What remains to be done is to focus on APD’s sergeants, lieutenants, and commanders to ensure that APD’s major compliance systems are CASA-congruent and reflect department-established oversight of uses of force, oversight of day-to-day delivery of CASA-compliant services to the communities APD serves, and oversight of the compliance functions with respect to uses of force and day-to-day interactions with the public.
In short, what needs attention at this time is vigilant supervisory and managerial oversight to ensure APD’s personnel perform in a manner that is CASA-compliant at least 95% of the time. This is a high standard, no doubt, but other agencies have been successful in meeting this standard, and there is no reason APD cannot do the same.
At the current time, APD is 100% in compliance with the CASA’s policy development processes. The monitor’s comments on policies proffered during this reporting period are, for the most part, minor, and tend to be focused on the finer points of policy work, not on tangible CASA requirements.
Training, a process at APD frequently noted as deficient and not in compliance with national standards, has come into its own during the last two monitor’s reports.
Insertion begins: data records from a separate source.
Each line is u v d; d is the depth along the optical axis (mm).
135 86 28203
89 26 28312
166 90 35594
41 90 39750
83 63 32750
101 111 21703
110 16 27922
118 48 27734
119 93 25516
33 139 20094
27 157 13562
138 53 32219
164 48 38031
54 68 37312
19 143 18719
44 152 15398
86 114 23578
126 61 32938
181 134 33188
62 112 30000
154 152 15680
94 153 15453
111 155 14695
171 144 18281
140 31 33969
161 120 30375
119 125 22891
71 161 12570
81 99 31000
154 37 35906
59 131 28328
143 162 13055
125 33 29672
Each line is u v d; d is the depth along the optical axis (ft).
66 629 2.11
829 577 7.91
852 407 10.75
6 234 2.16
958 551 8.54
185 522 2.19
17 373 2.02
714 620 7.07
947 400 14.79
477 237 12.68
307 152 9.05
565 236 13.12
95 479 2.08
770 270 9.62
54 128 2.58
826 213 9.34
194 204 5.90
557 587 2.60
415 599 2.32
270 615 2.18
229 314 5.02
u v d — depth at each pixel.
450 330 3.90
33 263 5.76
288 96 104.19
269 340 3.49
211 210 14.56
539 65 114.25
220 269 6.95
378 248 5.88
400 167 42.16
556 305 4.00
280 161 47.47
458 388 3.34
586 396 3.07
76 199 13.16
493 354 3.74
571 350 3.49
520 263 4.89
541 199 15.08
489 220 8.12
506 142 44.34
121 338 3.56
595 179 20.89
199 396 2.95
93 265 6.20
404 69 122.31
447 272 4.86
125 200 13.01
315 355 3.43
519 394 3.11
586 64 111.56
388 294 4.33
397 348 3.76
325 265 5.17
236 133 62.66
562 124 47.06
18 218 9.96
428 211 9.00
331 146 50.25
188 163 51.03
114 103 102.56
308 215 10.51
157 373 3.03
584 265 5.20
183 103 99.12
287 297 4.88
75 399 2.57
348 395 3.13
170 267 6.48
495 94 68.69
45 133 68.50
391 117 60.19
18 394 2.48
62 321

APD now fields training that is “industry standard.” Supervision processes at APD need a final product improvement push, and mid-level management personnel, and at times command-level personnel, need to be reminded of the critical nature of vigilant oversight of in-field operations.
The capacities to take the final steps to full operational compliance are present within APD. What remains to be done is to focus on the outstanding needs and processes noted in IMR-15, and to work diligently to build internal systems to replace E-FIT and monitoring oversight with internal systems designed to monitor and ensure continued performance on the street and performance at the supervisory levels.
Further, APD will need to focus directly on its disciplinary system, ensuring that the process meets modern standards of progressive discipline. As with other critical tasks with which APD has been confronted, the monitoring team will continue to coach and structure APD’s efforts toward full operational compliance with the requirements of the CASA.”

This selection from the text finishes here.